Some proactive ideas from Redding on dealing with homeless encampments on private property: “The City of Redding must follow a court-defined process to abate illegal camp sites for legal reasons. That process takes a significant amount of time. (A private citizen) is not subject to those same legal requirements because he is essentially operating as an agent for the property owners.”

“Private property owners are under much less restrictions than the police and code enforcement team to clean up their own property.” Eventually, working with private property owners is exactly what led to (a private citizen’s) most dramatic before-and-after successes in terms of cleaning up some of the illegal camps

In other words, don’t wait for government to do everything for you. If it’s private property and with the owner’s permission – just do it.

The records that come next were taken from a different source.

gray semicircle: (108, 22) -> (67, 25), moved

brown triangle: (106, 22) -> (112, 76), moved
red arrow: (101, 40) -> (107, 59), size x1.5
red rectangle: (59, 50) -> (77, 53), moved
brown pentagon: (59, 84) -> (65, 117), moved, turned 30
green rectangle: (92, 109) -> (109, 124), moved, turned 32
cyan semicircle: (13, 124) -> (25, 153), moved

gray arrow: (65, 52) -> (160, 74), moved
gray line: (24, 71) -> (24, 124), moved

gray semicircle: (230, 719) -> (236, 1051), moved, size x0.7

Just the other day I had to go to Poletski’s for an issue with our stove and decided to head back to work using Westside surface streets. On Summer Street alone between Henderson and 7th Streets I counted seven abandoned shopping carts in the middle of a residential neighborhood. For each shopping cart I pulled off to the side of the road (not supposed to text/email while driving) and emailed Eddie Wilson, the EPD Shopping Cart Czar (ewilson@ci.eureka.ca.gov) with the address.

The good news is the EPD in conjunction with John Shelter has gathered over 300 shopping carts and returned them to their rightful owners. The bad news is there are still numerous shopping carts littered all over town.

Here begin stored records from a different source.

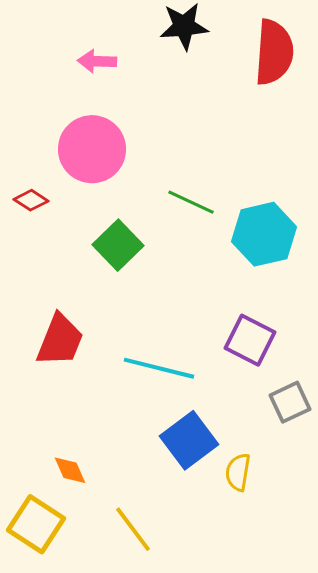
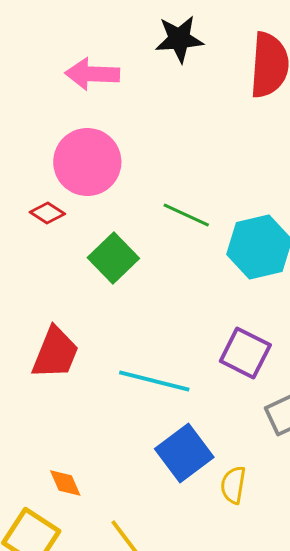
pink arrow: (97, 61) -> (92, 74), size x1.4
red diamond: (31, 200) -> (47, 213), moved

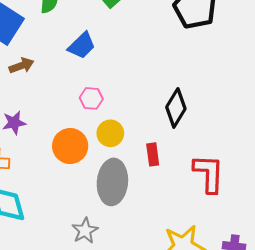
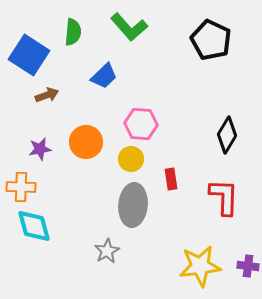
pink hexagon: (91, 98) -> (141, 124), moved, size x1.5
black diamond: (176, 108) -> (227, 135), moved
orange circle: (70, 146) -> (86, 142), moved

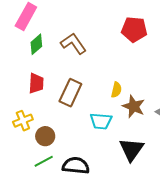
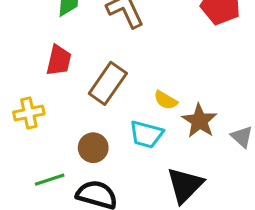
yellow semicircle: (116, 90) -> (166, 100), moved, turned 98
brown circle: (45, 136) -> (93, 148), moved

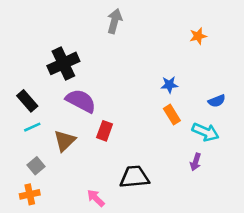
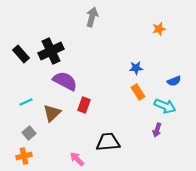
black rectangle: (27, 101) -> (21, 54), moved

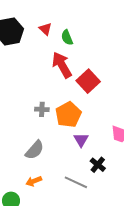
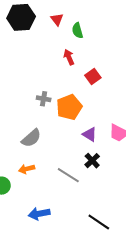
red arrow: (62, 65) -> (69, 57), size x0.6
red square: (88, 81) -> (93, 76), size x0.7
purple triangle: (81, 140) -> (90, 134), moved, turned -35

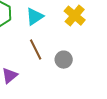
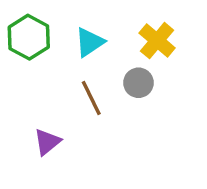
gray circle: (64, 60) -> (138, 83), moved

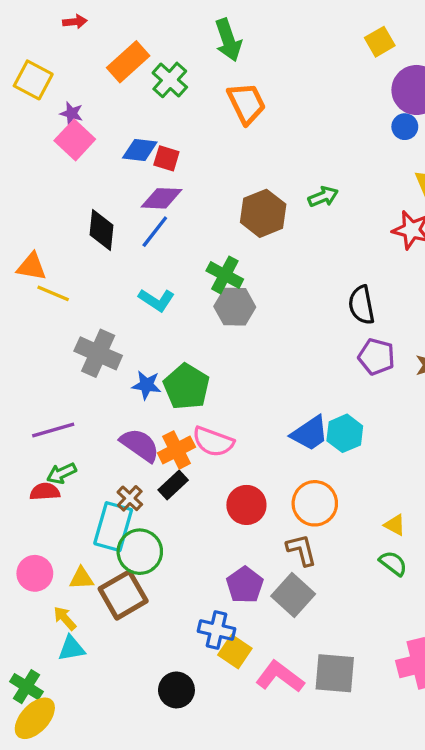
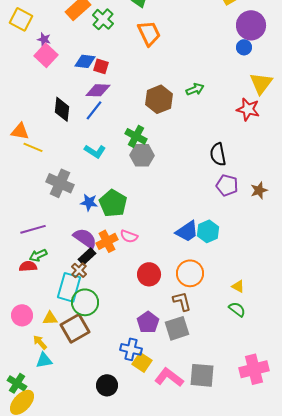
pink semicircle: (213, 442) -> (129, 236), size x0.7
black rectangle: (173, 485) -> (87, 256), moved
gray square: (293, 595) -> (177, 328), turned 30

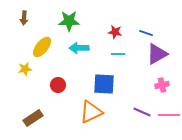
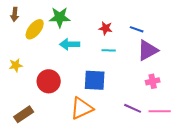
yellow ellipse: (42, 47) -> (35, 29), moved
red circle: (58, 85) -> (49, 81), size x1.5

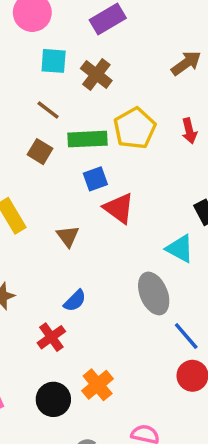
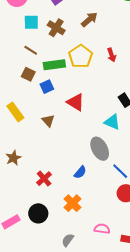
brown arrow: (186, 63) -> (89, 19), moved
blue square: (95, 179) -> (47, 87), moved
blue semicircle: (75, 301) -> (80, 172), moved
black circle: (53, 399) -> (38, 213), moved

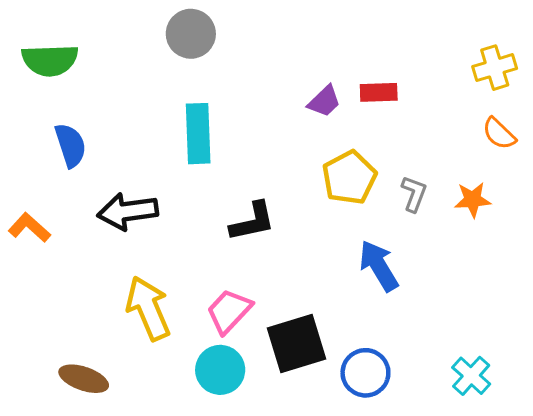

EPD Chief Andy Mills has been pushing for a bike ordinance to go after the GMOBs (Grown Men On Bikes). Let’s be clear, this ordinance is not going to target young children on bicycles or adult Green Wheelers who ride their bikes to work or for recreation, but rather to target, and let’s use the correct word here, “profiling” tweakers on Frankenstein bikes who ride through our neighborhoods and business districts ripping off anything that ain’t nailed down. I’ve personally witnessed one GMOB driving through a business district lifting on car door handles looking for the unlucky driver who didn’t bother locking their car.

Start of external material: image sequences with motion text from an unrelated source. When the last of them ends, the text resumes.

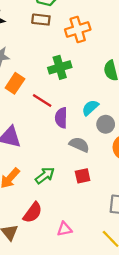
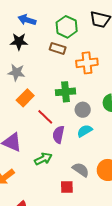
gray circle: (106, 124) -> (83, 110), moved
gray semicircle: (79, 145) -> (81, 170), moved
green arrow: (45, 175) -> (43, 159), moved

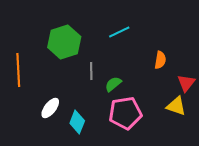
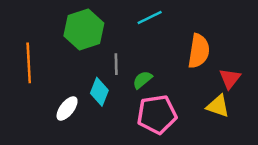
orange semicircle: (160, 60) -> (199, 51), size x1.6
cyan diamond: (77, 122) -> (99, 92), moved

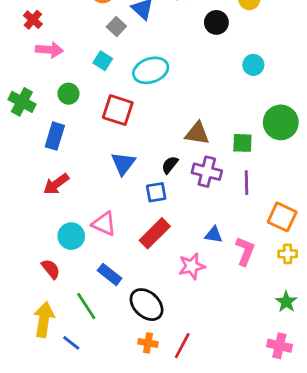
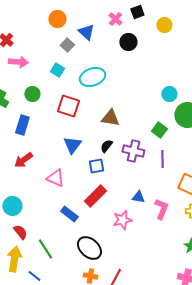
black circle: (216, 22) -> (128, 42), moved
cyan circle: (253, 65) -> (169, 94), moved
brown triangle: (197, 133) -> (110, 118), moved
green square: (242, 143) -> (159, 130), turned 35
pink triangle: (104, 224) -> (55, 178), moved
cyan circle: (71, 236) -> (12, 206), moved
red semicircle: (51, 269) -> (20, 232), moved
blue rectangle: (110, 274) -> (69, 214), moved

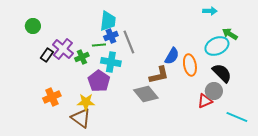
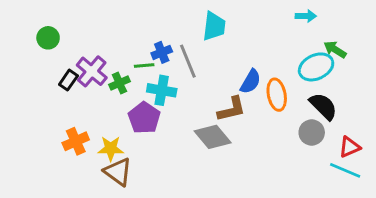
cyan trapezoid: (108, 21) -> (214, 26), moved
red triangle: (205, 101) -> (350, 147), moved
yellow star: (86, 102) -> (111, 149), moved

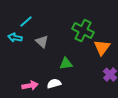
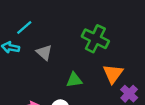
orange triangle: (102, 48) -> (113, 74), moved

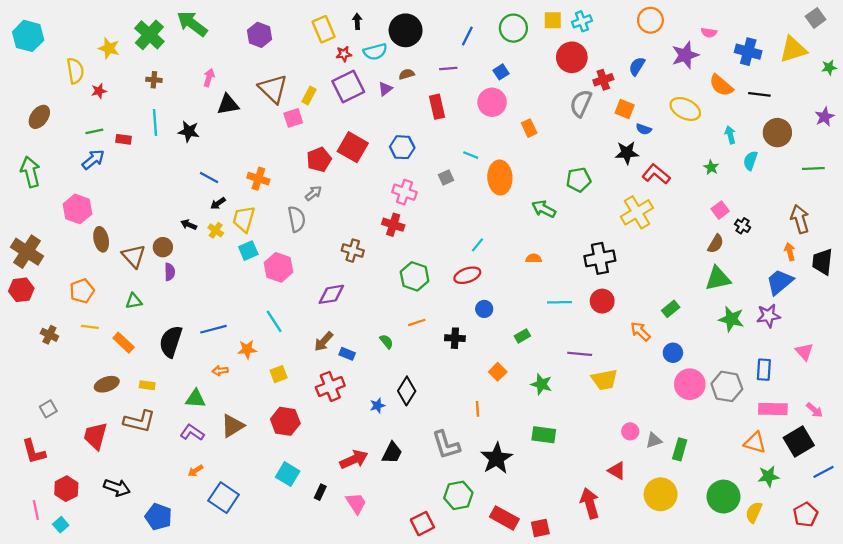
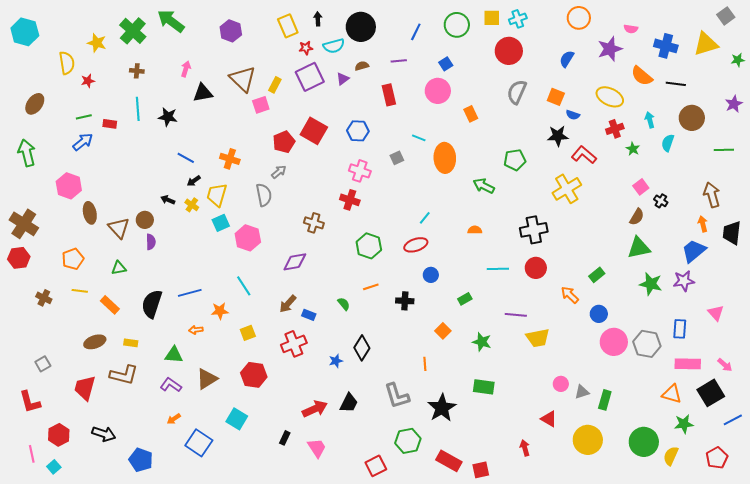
red cross: (603, 80) -> (615, 129), moved
cyan square: (288, 474) -> (237, 419), moved
red arrow: (590, 503) -> (525, 448), size x0.6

The latest homeless camp has sprouted just to the left of Humboldt County Office of Education on Myrtle. Next time you drive by take a gander at the environmental damage and ask yourself where the heck NEC, Baykeeper, EPIC and Friends of the (fill in the blank) River are when you need them? Pretend Rob Arkley owned that piece of land. How many hours do you think it would take their Bay Area attorneys to file a lawsuit?

Just the other day I got accosted by a homeless tweaker with jail house tats, although he must have been melancholy as he had two teardrop tattoos below his left eye. I didn’t mind the homeless dude yelling at me, except for the fact that the baby stroller he was pushing throughout town complete with whatever piece of crap he could locate while dumpster diving contained a freaking sword that he unsheathed. I’m talking a Game of Thrones sword while walking through Old Town.

So here’s the question for our community – are you comfortable with broken windows or are you going to do something about it? Are you willing to call/email EPD’s Eddie Wilson every time you see a shopping cart left on your street or are you happy with your neighborhood looking like crap?

Are you willing to support the bike ordinance so the EPD can target GMOB tweakers doing crimes throughout our town and the Arcata City Council’s smoking ordinance or are you going to make obnoxious anonymous comments on a blog?

Former County Supervisor Jimmy Smith used to carry pothole patching material in his truck as he didn’t want to wait the three months or three years for public works to fill in the potholes in his district. Jimmy just did it himself on his own dime. Arcata City Councilmember Michael Winkler carries around spray paint to cover up any graffiti on public buildings. What are you willing to do?

You don’t see volumes of these problems in Healdsburg or Napa. The locals won’t stand for it. You can either get involved to make your city better or you can comment anonymously or worse yet, write an anonymous blog that always complains, but never, ever offers any ideas or solutions. You decide.